• _DOCUMENT PASSAGE_:
+++
Fighting along the line of contact has disrupted the region’s electricity as well as water supplies. The networks were badly in need of repair before the conflict; now they are regularly cut by direct shelling. And yet, families living along the line of contact have nowhere else to go; most say they couldn’t afford the rent in safer parts of Ukraine.

Ukraine. Residents gather at a water point in Bakhmutka, Donetsk region.
UNICEF/UN0243044/Morris VII Photo
Residents gather at a water point in Bakhmutka, Donetsk region.

When the water stops, UNICEF helps provide bottles and tanks of clean water for people in need. It also supports the distribution of jerry cans, hygiene kits, winter clothes, school supplies, boilers and heaters during the winter months – and assists the main water providers with the supplies they need for urgent repairs.

In Donbas, the same water network supplies families on both sides of the line of contact so stoppages hurt everyone. But the pipes are still constantly targeted by shelling. Repairs require a temporary halt to fighting in predetermined areas - and the opposing sides must agree to uphold it first.

Workers can only carry out repairs once a path has been cleared through fields of unexploded ordnance and mines, which are spread across this no man’s land. If they hear shelling while they’re working on the pipes, the repairmen take cover in cement ditches and wait until it subsides, one of the workers explains, speaking from his office next to the contact line. Repairs like these take days, sometimes months.

“It was like ancient times”

In the centre of Bakhmutka, 13-year-old Edik arrives home from school. He’s had a long journey on the old school bus that regularly breaks down as it travels through military checkpoints and across shell-scarred, frontline adjacent roads. But even when he gets home, he can’t go straight out and play – he must first collect water from the well in the centre of town.
+++
• _TASKS TO CARRY OUT_:
• a. For each statement below, say whether the passage on water supplies along Ukraine's line of contact agrees with it, answering yes or no and quoting the words of the passage that settle it: (i) In Donbas, the water network serves families on only one side of the line of contact. (ii) Repairmen who hear shelling while working on the pipes take cover in cement ditches. (iii) When Edik gets home from school, he can go straight out and play.
• b. Quote the passage on water supplies along Ukraine's line of contact from "When the water" up to and including "uphold it first.".

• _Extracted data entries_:
+++
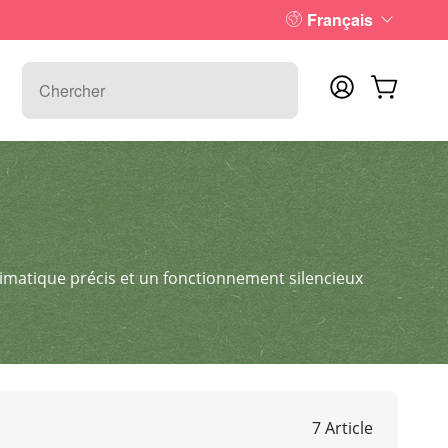
Français
climatique précis et un fonctionnement silencieux
7 Article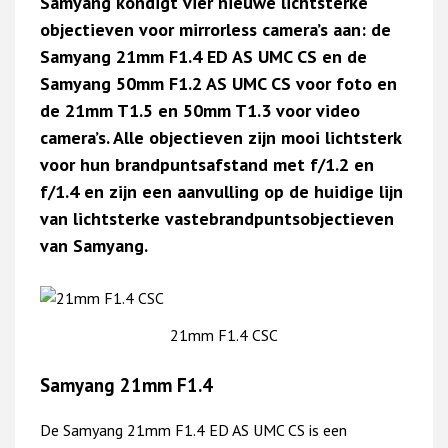
Samyang kondigt vier nieuwe lichtsterke
objectieven voor mirrorless camera’s aan: de
Samyang 21mm
F1.4 ED AS UMC CS en de
Samyang 50mm F1.2 AS UMC CS voor foto en
de 21mm T1.5 en 50mm T1.3
voor video
camera’s. Alle objectieven zijn mooi lichtsterk
voor hun brandpuntsafstand met f/1.2
en
f/1.4 en zijn een aanvulling op de huidige lijn
van lichtsterke vastebrandpuntsobjectieven
van
Samyang.
21mm F1.4 CSC
Samyang 21mm F1.4
De Samyang 21mm F1.4 ED AS UMC CS is een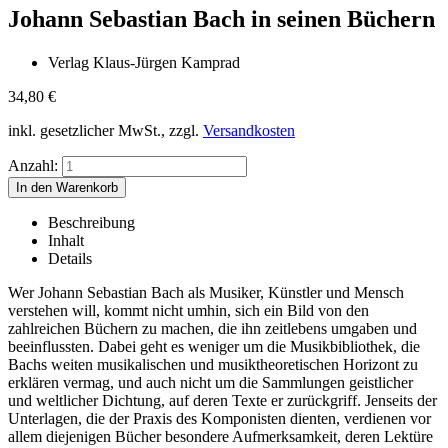
Johann Sebastian Bach in seinen Büchern
Verlag Klaus-Jürgen Kamprad
34,80
€
inkl. gesetzlicher MwSt., zzgl.
Versandkosten
Anzahl:
Beschreibung
Inhalt
Details
Wer Johann Sebastian Bach als Musiker, Künstler und Mensch
verstehen will, kommt nicht umhin, sich ein Bild von den
zahlreichen Büchern zu machen, die ihn zeitlebens umgaben und
beeinflussten. Dabei geht es weniger um die Musikbibliothek, die
Bachs weiten musikalischen und musiktheoretischen Horizont zu
erklären vermag, und auch nicht um die Sammlungen geistlicher
und weltlicher Dichtung, auf deren Texte er zurückgriff. Jenseits der
Unterlagen, die der Praxis des Komponisten dienten, verdienen vor
allem diejenigen Bücher besondere Aufmerksamkeit, deren Lektüre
+++
• _RESULTS FOR EACH TASK_:
• a.
(i) No: "the same water network supplies families on both sides of the line of contact"
(ii) Yes: "If they hear shelling while they’re working on the pipes, the repairmen take cover in cement ditches and wait until it subsides"
(iii) No: "he can’t go straight out and play – he must first collect water from the well in the centre of town"

• b.
When the water stops, UNICEF helps provide bottles and tanks of clean water for people in need. It also supports the distribution of jerry cans, hygiene kits, winter clothes, school supplies, boilers and heaters during the winter months – and assists the main water providers with the supplies they need for urgent repairs.

In Donbas, the same water network supplies families on both sides of the line of contact so stoppages hurt everyone. But the pipes are still constantly targeted by shelling. Repairs require a temporary halt to fighting in predetermined areas - and the opposing sides must agree to uphold it first.